Unfortunately, if you’re only making the minimum wage, that’s exactly what it takes to afford an average 1-bedroom apartment in DC. A new report from the National Low Income Housing Coalition looks at what it would take for a minimum wage worker to spend only the recommended 30% of their income on an average 1-bedroom apartment.
The results are discouraging. If a minimum wage worker is “only” working 40 hours a week in DC, they’re likely spending about 70% of their income on rent. And although the situation in DC is particularly dire, there are only 22 counties across the entire country where a full-time minimum wage worker can afford an average 1-bedroom apartment.
The numbers are even worse for DC families who need bigger apartments. A 3-bedroom apartment, if you can find it, would take a full-time minimum wage worker’s entire paycheck, with nothing left over for other bills and groceries.
All of these calculations are actually based on a minimum wage of $13.25, which won’t go into effect until July 1st.

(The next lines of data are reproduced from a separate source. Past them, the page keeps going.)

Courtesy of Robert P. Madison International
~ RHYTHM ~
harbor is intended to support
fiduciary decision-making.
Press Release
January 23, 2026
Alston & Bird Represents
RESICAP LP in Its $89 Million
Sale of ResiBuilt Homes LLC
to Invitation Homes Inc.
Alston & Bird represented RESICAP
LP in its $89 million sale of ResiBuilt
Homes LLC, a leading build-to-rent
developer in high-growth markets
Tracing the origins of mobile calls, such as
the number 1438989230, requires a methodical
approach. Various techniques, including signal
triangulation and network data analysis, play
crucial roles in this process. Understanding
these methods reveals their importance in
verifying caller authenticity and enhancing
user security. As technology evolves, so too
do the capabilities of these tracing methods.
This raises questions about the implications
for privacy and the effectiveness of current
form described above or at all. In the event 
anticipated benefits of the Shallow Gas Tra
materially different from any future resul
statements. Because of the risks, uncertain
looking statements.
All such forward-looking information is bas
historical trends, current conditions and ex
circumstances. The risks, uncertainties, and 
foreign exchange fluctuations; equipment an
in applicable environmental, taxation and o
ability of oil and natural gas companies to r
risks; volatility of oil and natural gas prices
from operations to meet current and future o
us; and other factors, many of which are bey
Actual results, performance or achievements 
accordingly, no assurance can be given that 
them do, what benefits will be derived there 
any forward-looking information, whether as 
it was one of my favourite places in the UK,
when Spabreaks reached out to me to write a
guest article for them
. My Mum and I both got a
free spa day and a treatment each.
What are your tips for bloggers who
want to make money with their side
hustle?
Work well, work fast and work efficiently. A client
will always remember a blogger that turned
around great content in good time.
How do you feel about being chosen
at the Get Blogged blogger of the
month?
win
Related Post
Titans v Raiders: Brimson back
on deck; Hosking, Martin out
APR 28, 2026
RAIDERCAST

That means things have been even worse for minimum wage workers who have been earning the current rate of $12.50.
But solutions exist. DC’s Local Rent Supplement Program (LRSP) provides rent vouchers to some low-income families, ensuring that they pay no more than 30% of their income on rent. Close to 4,000 households either already receive assistance through that program or will soon with recent investments.
The Council needs to keep expanding LRSP to cover more households, alongside continual increases to the minimum wage. DC depends on people who do working class jobs to keep the city running, and if the District forces out its working class, it might just stop working.